In 20 years of involvement in politics and public administration, Morrison has been able to avoid such an inquisition. Thanks to a precedent set by Tony Abbott — when Abbott was junking the conventions in an effort to pin Kevin Rudd with the blame for industrial manslaughter — Morrison, still in, or even retired from politics, will not ever be immune from the risk of such questioning — whether as to his own conduct, or the dubious conduct of colleagues. Unless, of course, he is able to be re-elected forever.
Nor would Morrison be able to get away with the pretence this week that he was driven to heavy-duty retaliation on Emmanuel Macron because Macron had slurred the sacred nation of Australia, rather than, as Macron was at pains to make clear, the character and integrity of Morrison himself. Any person who heard what Macron said understood that he distinguished his affection for Australia and its people from his indignation at Morrison personally, for what he unequivocally called lies.
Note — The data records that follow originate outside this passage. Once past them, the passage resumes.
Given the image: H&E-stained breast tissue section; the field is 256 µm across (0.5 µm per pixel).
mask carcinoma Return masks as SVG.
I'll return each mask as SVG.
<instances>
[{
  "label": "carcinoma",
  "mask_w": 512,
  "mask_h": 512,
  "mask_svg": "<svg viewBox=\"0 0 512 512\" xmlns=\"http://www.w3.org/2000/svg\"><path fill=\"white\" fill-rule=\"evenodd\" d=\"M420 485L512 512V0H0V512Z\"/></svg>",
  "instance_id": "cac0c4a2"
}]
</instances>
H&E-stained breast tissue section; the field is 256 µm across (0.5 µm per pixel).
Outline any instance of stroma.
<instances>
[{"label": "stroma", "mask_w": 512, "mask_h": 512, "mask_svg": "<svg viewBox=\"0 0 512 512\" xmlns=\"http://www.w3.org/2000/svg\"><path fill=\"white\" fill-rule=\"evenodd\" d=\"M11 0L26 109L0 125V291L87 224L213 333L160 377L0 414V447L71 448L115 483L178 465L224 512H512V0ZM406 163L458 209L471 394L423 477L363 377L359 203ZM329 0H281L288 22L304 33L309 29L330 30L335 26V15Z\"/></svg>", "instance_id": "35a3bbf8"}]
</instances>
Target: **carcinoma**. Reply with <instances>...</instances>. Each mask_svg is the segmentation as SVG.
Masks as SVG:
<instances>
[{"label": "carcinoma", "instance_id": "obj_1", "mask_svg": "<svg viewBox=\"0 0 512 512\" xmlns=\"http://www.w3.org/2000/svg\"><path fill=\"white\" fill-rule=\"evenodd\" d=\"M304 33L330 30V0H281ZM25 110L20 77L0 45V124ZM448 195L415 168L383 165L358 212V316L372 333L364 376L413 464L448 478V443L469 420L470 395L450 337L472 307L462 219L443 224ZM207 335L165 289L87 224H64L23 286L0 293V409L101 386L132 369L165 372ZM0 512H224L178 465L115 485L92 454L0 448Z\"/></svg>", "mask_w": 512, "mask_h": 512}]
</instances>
Morrison’s pretence that he was responding to a sledge of the whole nation was among the least of the self-deceptions of the week, but one of the most telling. So was his decision, not for the first time, to throw out convention and sometimes to put national security material into the public domain if he senses he is under personal attack. The material leaked on his behalf this week, ostensibly to prove that it was Macron himself who was lying about having no warning of cancellation of the subs contract, in fact proved the opposite.
Much of what our prime minister did over the past fortnight he had done before in the domestic sphere. But it blended into a sense that he is not really in charge of events, that he is increasingly accident-prone, that his statements are entirely unreliable and that performance on announcements he has made, promises given or timetables presented will be very patchy. He can blame only himself for the debacles with ordering vaccines, and in delivering them to the population; though now Australia has among the best vaccination rates in the world, it seems almost in spite of him, rather than because of his leadership or his planning. A host of awful impressions and surly disclaimers punctuate his period in office, and seriously undermine an impression he once worked assiduously to create — that he was just an ordinary guy, a bit of a dag, if anything, an everyman but quintessentially a traditional Australian. He has pushed governors-general out of their unifying role of representing the nation back to itself, but has consistently proven unable to play the role himself because of his continual political combativeness.
Of course the prospect of facing ICAC-style questions might be enough to make him redouble his efforts — by fair means or foul, including a resumption of the rorting of grant schemes — to deny Labor government. What is not so clear is whether he, or the government, could again get away with such blatant rorting, or again do so with the cowed acquiescence of the public service.